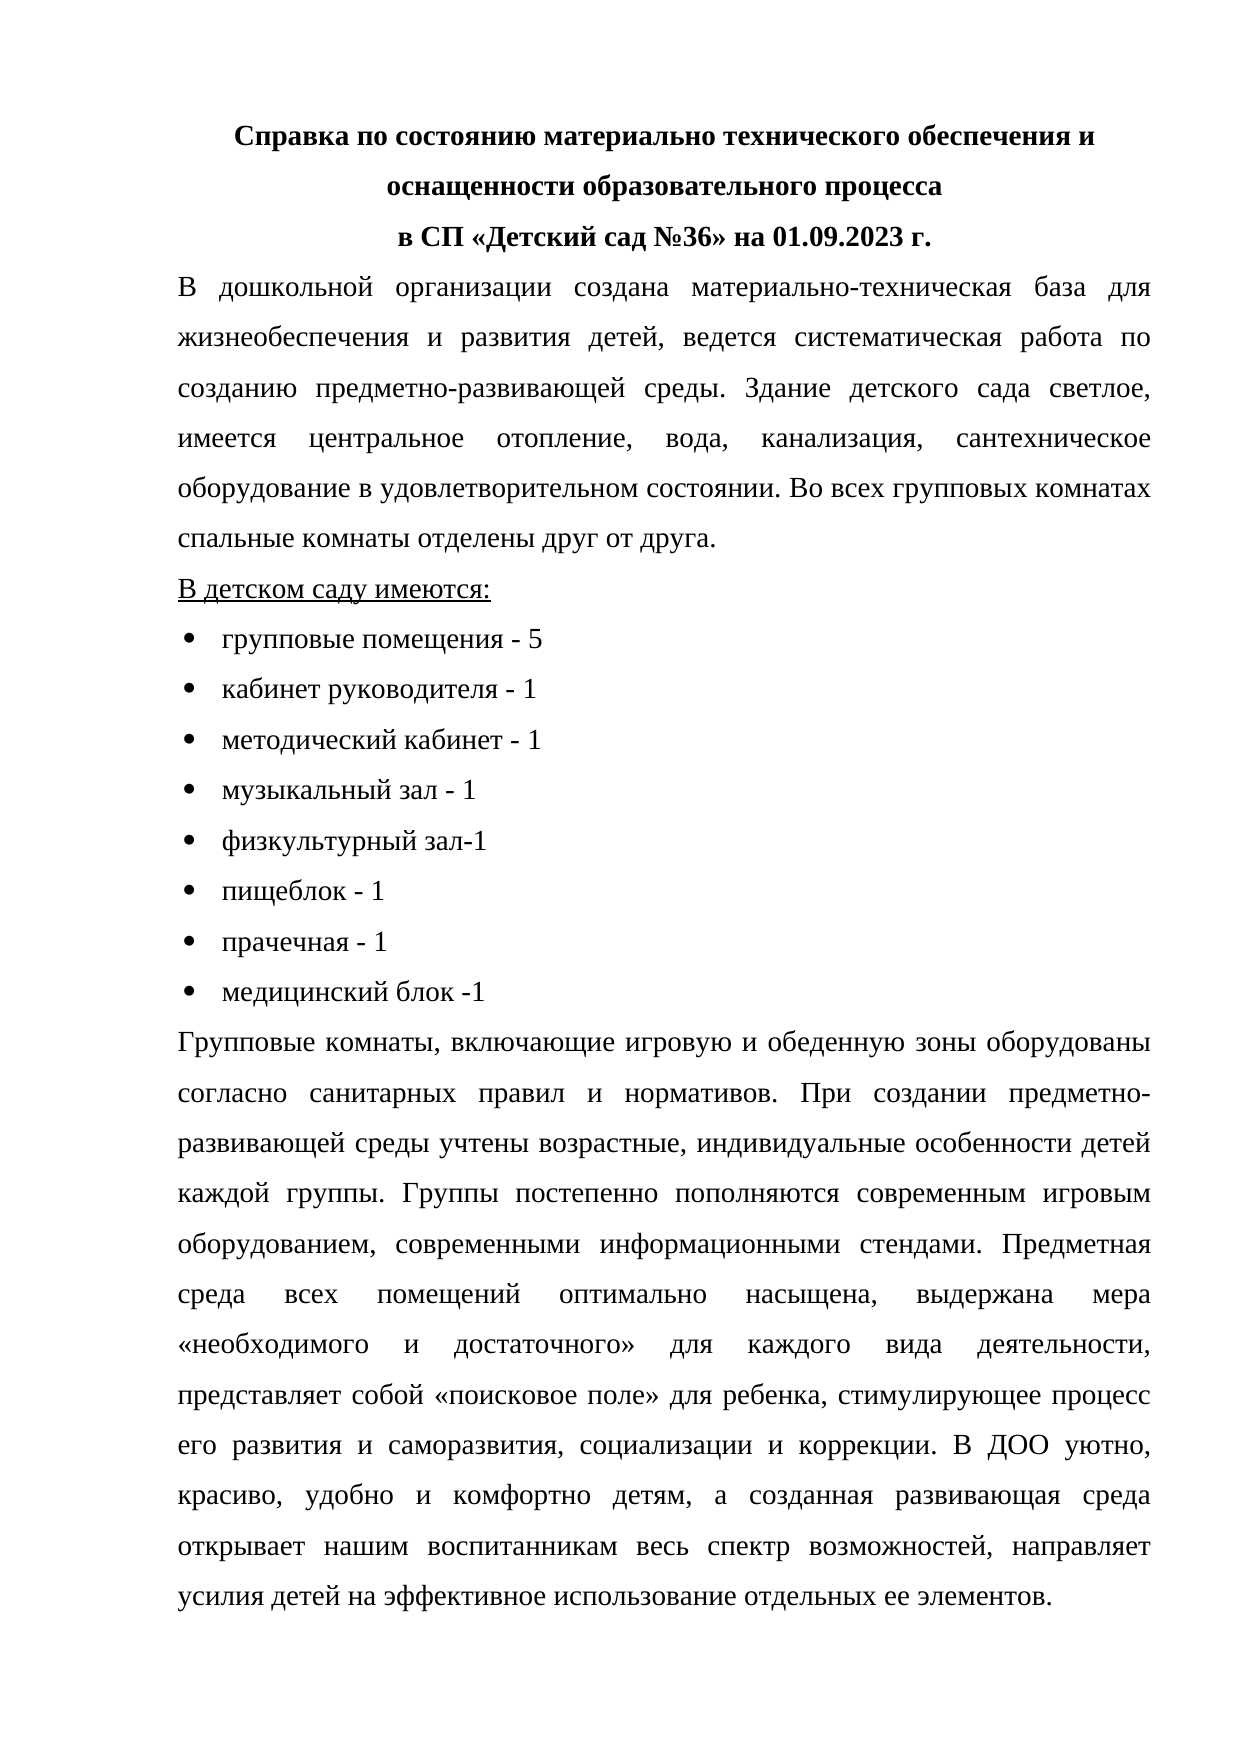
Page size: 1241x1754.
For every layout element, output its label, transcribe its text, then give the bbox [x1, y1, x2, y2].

list физкультурный зал-1 [184, 823, 1152, 857]
list групповые помещения - 5 [184, 621, 1152, 655]
text Справка по состоянию материально технического обеспечения и оснащенности образовательного процесса [177, 118, 1152, 202]
list кабинет руководителя - 1 [184, 672, 1152, 705]
list музыкальный зал - 1 [184, 772, 1152, 806]
list прачечная - 1 [184, 924, 1152, 957]
list методический кабинет - 1 [184, 722, 1152, 756]
text Групповые комнаты, включающие игровую и обеденную зоны оборудованы согласно санитарных правил и нормативов. При создании предметно-развивающей среды учтены возрастные, индивидуальные особенности детей каждой группы. Группы постепенно пополняются современным игровым оборудованием, современными информационными стендами. Предметная среда всех помещений оптимально насыщена, выдержана мера «необходимого и достаточного» для каждого вида деятельности, представляет собой «поисковое поле» для ребенка, стимулирующее процесс его развития и саморазвития, социализации и коррекции. В ДОО уютно, красиво, удобно и комфортно детям, а созданная развивающая среда открывает нашим воспитанникам весь спектр возможностей, направляет усилия детей на эффективное использование отдельных ее элементов. [177, 1024, 1152, 1612]
text в СП «Детский сад №36» на 01.09.2023 г. [177, 219, 1152, 252]
list медицинский блок -1 [184, 974, 1152, 1008]
list пищеблок - 1 [184, 873, 1152, 907]
text В дошкольной организации создана материально-техническая база для жизнеобеспечения и развития детей, ведется систематическая работа по созданию предметно-развивающей среды. Здание детского сада светлое, имеется центральное отопление, вода, канализация, сантехническое оборудование в удовлетворительном состоянии. Во всех групповых комнатах спальные комнаты отделены друг от друга. [177, 269, 1152, 554]
text В детском саду имеются: [177, 571, 1152, 604]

● ● ● ● ●

All lines in the records above that contain "кабинет" are to be reported.

list кабинет руководителя - 1 [184, 672, 1152, 705]
list методический кабинет - 1 [184, 722, 1152, 756]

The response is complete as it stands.